Quantum Otto engine with field-decoupled idle levels in a non-Hermitian XY model

Abstract

We investigated a quantum Otto cycle in a non-Hermitian two-qubit XY model with a staggered imaginary magnetic field. The energy spectrum of this system naturally decomposes into a pair of working levels that depend on the external field and a pair of idle levels that are entirely independent of it. Accordingly, the model represents the first concrete microscopic realization of the idle-level quantum heat engine proposed by de Oliveira and Jonathan [Phys. Rev. E 104, 044133 (2021)] in a physical spin framework. According to our findings, tuning the non-Hermitian parameter η0 drove a continuous transition from a dissipative regime, characterized by negative net work and net heat absorption from the hot reservoir, to genuine heat-engine operation while enhancing both output work and efficiency. Specifically, as η0 increased within the stable phase with unbroken parity--time symmetry, the engine efficiency increased considerably and reached a substantial fraction of the Carnot limit. This joint performance enhancement originated from the compression of the idle-level gap, which redistributed the level-occupation weights in the hot and cold equilibrium states and thereby modulated the absorbed heat. Mathematically, the net-work expression had an η0-independent numerator, but its denominators depended indirectly on η0 through hyperbolic cosine functions, providing the basis for the idle-level control mechanism.

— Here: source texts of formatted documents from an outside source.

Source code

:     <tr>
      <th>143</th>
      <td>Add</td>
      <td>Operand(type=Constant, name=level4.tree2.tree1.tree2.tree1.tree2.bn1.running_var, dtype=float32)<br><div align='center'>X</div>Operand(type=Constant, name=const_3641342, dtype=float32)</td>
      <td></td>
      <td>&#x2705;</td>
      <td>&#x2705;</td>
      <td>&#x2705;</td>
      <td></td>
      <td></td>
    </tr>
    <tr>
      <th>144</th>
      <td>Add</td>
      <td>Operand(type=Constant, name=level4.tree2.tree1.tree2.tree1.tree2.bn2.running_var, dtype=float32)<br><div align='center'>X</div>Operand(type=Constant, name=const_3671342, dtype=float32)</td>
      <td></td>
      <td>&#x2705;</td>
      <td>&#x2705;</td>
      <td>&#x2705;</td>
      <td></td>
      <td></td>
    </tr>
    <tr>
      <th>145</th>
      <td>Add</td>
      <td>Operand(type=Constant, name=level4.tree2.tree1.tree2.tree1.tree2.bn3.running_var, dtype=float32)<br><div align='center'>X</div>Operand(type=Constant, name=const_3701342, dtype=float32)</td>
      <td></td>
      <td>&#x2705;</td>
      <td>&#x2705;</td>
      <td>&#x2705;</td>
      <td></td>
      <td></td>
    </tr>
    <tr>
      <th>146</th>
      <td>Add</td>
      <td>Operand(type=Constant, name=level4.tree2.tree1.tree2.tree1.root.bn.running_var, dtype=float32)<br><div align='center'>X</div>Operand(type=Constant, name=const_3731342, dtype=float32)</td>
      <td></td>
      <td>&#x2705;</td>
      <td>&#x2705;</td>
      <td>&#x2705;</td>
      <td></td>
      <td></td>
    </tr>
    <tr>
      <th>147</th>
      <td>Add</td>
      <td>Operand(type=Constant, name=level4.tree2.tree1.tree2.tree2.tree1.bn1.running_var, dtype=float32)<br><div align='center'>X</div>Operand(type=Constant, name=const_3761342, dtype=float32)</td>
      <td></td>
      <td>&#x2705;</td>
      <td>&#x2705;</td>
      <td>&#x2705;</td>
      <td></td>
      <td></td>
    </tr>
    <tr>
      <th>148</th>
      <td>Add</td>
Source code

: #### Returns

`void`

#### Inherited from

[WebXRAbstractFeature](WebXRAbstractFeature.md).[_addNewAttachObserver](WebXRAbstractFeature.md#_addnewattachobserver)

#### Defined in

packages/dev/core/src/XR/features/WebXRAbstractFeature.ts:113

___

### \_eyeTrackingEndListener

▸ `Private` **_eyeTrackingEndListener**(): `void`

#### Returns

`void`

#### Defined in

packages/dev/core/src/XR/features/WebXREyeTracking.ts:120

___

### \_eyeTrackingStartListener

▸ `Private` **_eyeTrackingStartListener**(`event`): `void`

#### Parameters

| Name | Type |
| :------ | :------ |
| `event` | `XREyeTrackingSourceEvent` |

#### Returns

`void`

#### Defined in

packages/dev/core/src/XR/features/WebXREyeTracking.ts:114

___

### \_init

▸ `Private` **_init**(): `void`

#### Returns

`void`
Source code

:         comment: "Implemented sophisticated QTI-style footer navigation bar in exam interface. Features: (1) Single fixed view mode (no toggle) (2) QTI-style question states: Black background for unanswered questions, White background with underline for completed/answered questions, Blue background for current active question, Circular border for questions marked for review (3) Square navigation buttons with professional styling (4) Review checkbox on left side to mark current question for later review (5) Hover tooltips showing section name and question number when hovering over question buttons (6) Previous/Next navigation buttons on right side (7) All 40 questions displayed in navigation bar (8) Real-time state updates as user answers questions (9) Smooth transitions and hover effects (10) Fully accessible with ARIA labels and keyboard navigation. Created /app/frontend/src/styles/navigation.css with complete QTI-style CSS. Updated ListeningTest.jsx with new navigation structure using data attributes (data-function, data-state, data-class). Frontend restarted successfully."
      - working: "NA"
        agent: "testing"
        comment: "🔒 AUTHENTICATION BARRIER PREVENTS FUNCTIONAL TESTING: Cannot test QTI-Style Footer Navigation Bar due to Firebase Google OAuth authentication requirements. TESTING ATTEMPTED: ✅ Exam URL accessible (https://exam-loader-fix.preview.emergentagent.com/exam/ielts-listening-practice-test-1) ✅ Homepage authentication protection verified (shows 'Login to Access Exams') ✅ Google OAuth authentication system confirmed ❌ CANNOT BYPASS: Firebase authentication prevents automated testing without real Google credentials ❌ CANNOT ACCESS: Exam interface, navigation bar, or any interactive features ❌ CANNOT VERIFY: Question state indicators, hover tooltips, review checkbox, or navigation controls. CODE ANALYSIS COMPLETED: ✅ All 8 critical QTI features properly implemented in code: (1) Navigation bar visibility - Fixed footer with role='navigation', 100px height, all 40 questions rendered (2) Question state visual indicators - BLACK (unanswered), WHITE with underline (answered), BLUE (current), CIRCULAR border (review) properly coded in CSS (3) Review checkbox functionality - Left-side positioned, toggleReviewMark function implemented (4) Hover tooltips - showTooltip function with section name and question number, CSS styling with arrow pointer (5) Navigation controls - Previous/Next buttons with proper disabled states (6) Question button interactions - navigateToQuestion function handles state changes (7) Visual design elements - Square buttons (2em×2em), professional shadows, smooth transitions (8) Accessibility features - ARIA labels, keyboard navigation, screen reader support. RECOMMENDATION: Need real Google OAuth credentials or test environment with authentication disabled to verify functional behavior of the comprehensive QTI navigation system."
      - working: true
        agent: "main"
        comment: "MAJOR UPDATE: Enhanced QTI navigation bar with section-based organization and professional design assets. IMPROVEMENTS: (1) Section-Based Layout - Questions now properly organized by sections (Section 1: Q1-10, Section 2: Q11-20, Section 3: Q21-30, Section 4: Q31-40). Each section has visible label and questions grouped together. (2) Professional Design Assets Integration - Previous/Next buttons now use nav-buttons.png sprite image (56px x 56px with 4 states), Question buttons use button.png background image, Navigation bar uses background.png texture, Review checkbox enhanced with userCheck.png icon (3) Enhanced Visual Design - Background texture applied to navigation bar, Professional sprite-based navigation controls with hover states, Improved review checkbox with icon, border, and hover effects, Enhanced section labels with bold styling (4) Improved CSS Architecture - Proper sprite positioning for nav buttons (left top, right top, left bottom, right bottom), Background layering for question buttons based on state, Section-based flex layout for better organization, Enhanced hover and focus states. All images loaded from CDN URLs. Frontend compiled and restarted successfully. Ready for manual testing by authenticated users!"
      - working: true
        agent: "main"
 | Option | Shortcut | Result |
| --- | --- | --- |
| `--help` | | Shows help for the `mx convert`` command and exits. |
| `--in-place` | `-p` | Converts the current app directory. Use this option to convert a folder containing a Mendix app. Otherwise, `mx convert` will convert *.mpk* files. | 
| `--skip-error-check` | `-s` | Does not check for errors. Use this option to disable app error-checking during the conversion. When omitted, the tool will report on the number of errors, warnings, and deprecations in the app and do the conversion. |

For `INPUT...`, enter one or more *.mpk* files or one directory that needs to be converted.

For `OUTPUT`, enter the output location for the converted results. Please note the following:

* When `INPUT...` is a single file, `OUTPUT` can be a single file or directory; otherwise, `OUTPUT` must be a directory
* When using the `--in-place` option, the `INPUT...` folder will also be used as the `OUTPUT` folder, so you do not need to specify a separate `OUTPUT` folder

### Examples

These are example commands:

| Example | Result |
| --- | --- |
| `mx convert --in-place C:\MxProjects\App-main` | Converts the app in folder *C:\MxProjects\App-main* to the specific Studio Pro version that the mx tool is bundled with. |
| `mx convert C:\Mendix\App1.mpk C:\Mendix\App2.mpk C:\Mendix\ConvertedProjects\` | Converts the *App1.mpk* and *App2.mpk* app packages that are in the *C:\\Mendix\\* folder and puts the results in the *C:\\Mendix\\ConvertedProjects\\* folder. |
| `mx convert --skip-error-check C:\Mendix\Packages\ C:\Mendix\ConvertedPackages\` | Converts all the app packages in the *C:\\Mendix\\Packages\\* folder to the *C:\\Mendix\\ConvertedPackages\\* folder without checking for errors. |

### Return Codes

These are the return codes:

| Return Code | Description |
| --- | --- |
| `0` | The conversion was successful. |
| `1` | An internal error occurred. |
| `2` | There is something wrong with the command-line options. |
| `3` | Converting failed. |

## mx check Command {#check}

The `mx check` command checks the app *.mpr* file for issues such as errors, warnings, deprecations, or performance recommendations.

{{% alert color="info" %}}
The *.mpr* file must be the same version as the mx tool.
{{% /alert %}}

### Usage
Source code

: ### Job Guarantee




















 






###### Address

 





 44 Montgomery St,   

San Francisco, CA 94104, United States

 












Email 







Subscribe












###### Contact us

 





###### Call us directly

We further thoroughly analyzed the robustness of these findings against parameter variations, critically compared non-Hermitian control with the Hermitian limit, and developed a concrete experimental proposal for trapped-ion quantum simulators. Together, our results demonstrate that non-Hermiticity serves as an indispensable tool for controlling both the operating mode and performance of a quantum engine.